J'ai séché à cette question
quelqu'un peut m'aider????? c'est un G5

j'avoue je n'ai que des manges disques ...
mais de quelle nature sont ces lecteurs de CD???? 

cordialement
macboy


----------



## archi (5 Juin 2005)

Touche éjection sur le clavier (la dernière dans le coin supérieur+droite du clavier...) :rateau:


----------



## Anonyme (5 Juin 2005)

Merci... en fait c'est moi qui avait posé la question à MacBoy !

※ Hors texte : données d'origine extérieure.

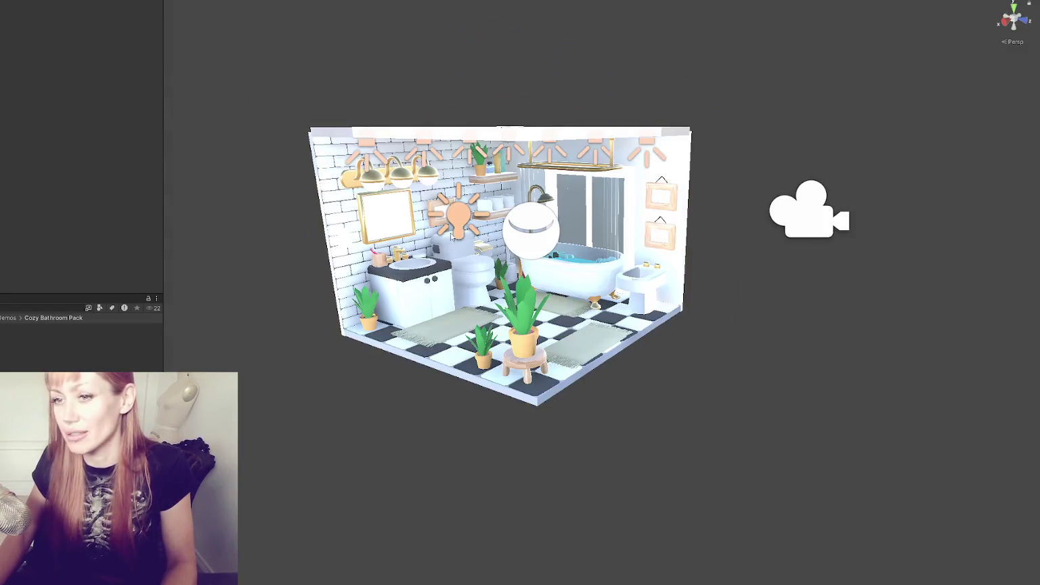
click(10, 353)
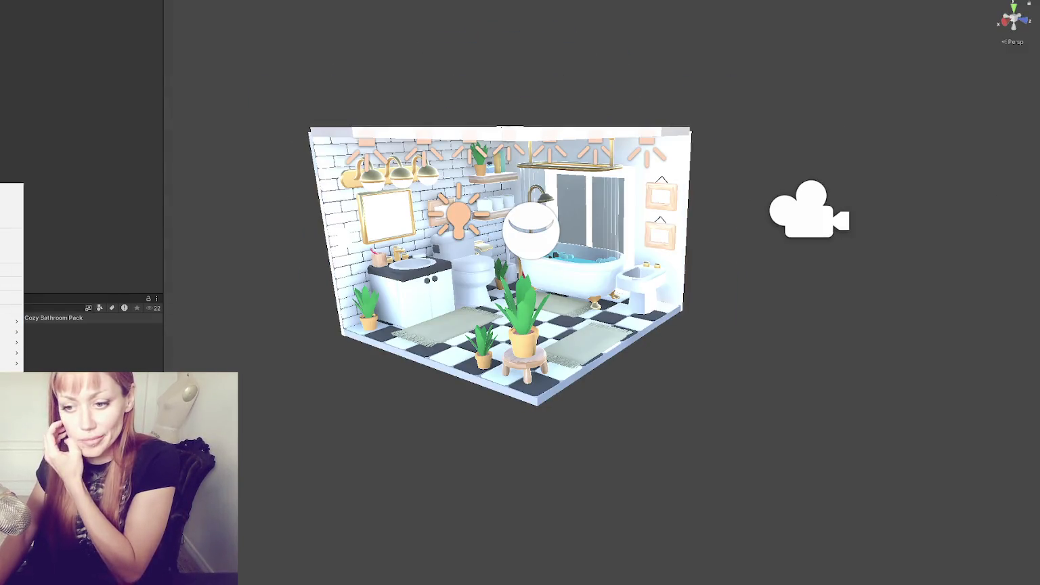
click(11, 190)
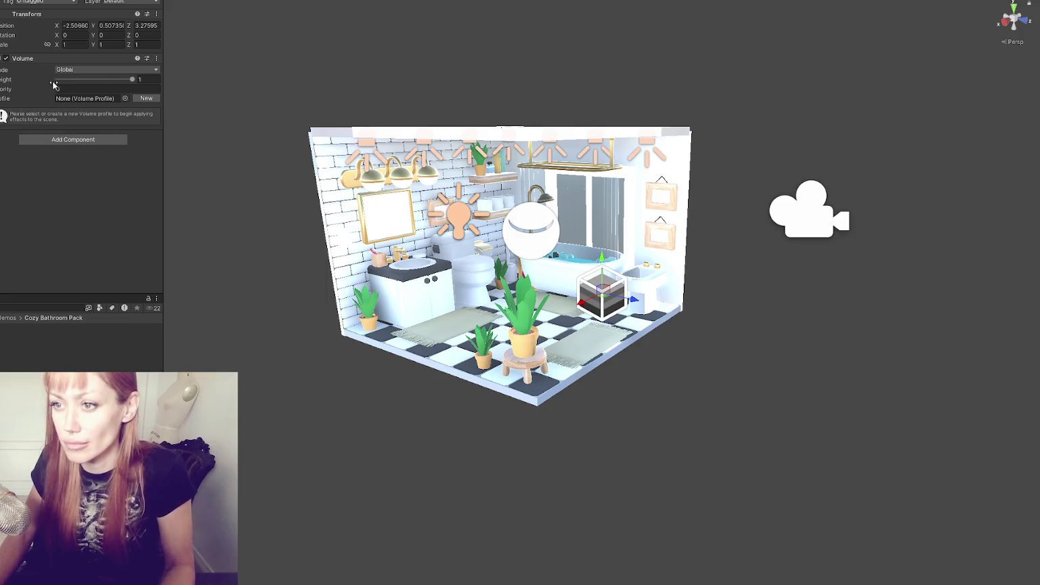
Give the Global Volume a new profile with a Fixed Exposure override at about 7.93
click(144, 99)
click(75, 133)
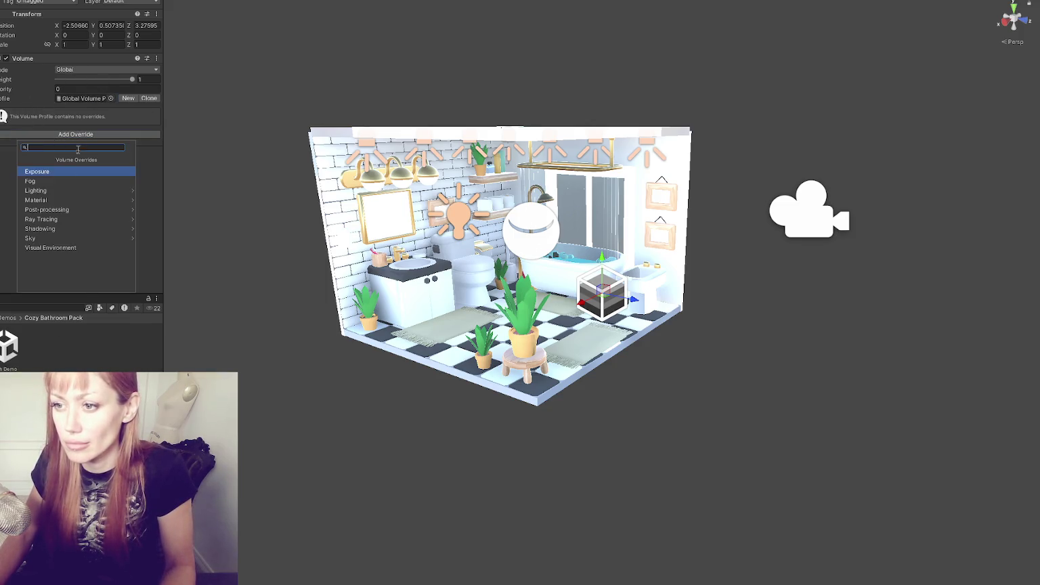
click(67, 168)
click(2, 127)
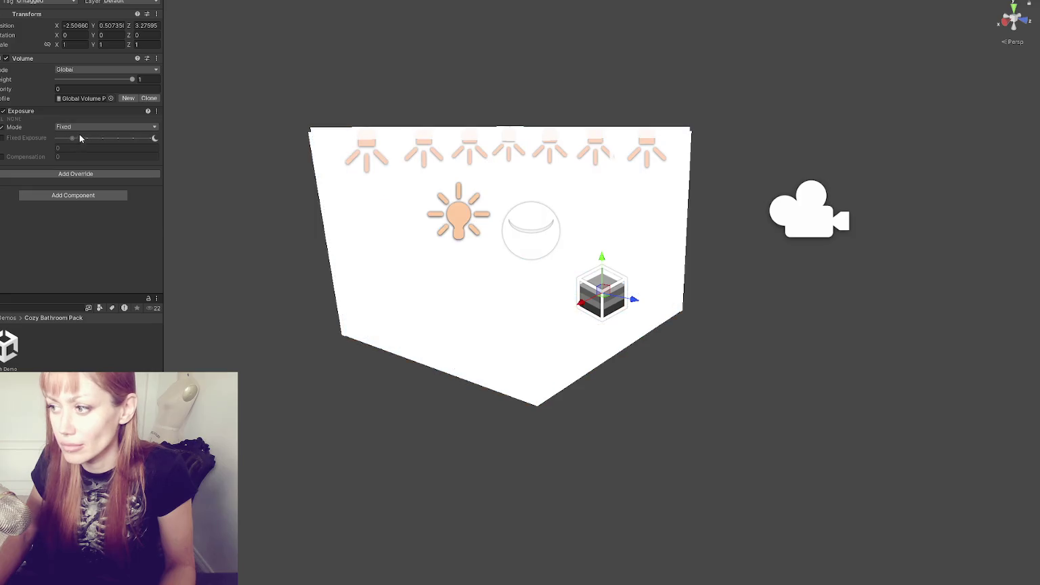
drag(79, 141, 117, 140)
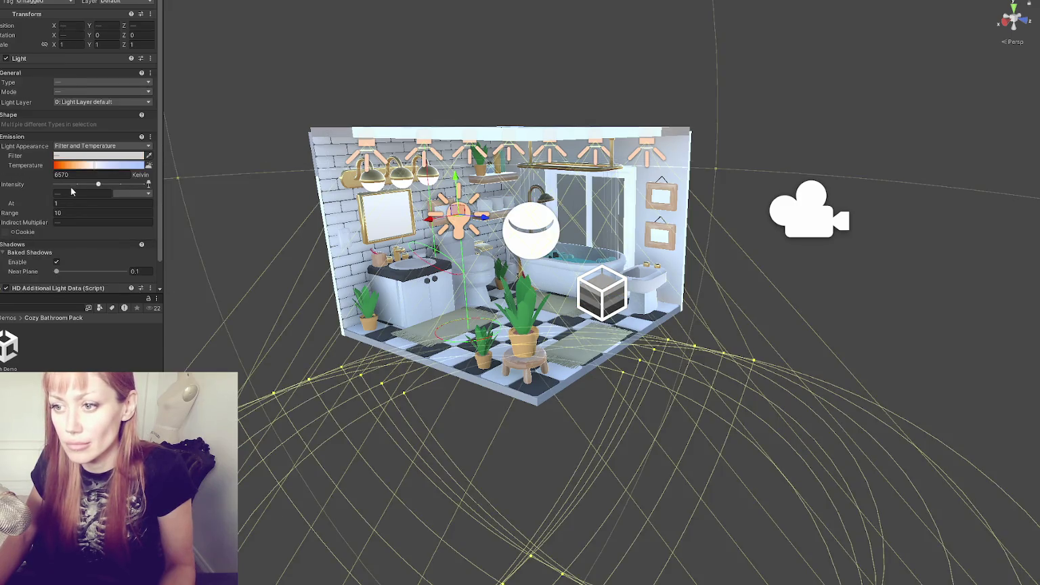
Set the bathroom lights' intensity to 4000
text(10000)
key(BackSpace)
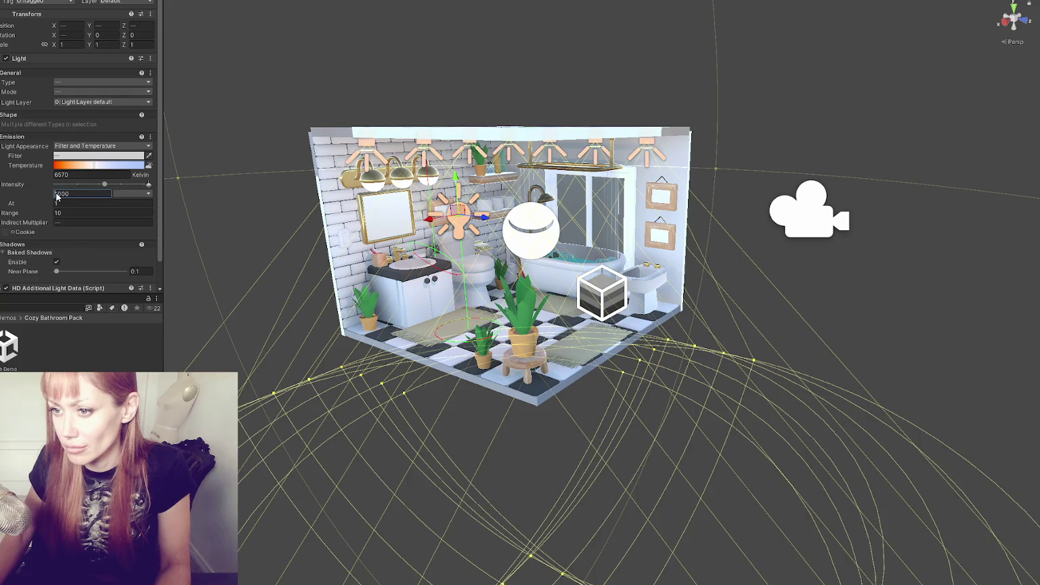
text(4)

Je revendique mon ignorance, l'affiche clairement et l'assume pleinement !!


----------



## macboy (5 Juin 2005)

j'avais pensé à la touche du clavier... mais BenZine n'étant pas devant  il ne pouvait pas vérifier

question à 10 ¤, on fait comment quand on a clavier PC et un power mac pour ouvrir le lecteur de CD??


----------



## archi (5 Juin 2005)

icône dans la barre des menus


----------



## Anonyme (5 Juin 2005)

macboy a dit:
			
		

> question à 10 ¤, on fait comment quand on a clavier PC et un power mac pour ouvrir le lecteur de CD??



Applications>Utilitaires>Gestionnaire de disques


----------



## macboy (5 Juin 2005)

iPantoufle a dit:
			
		

> Applications>Utilitaires>Gestionnaire de disques


 je ne savais pas que les mac s'étaient aussi compliqués 

allez merci les gars...


----------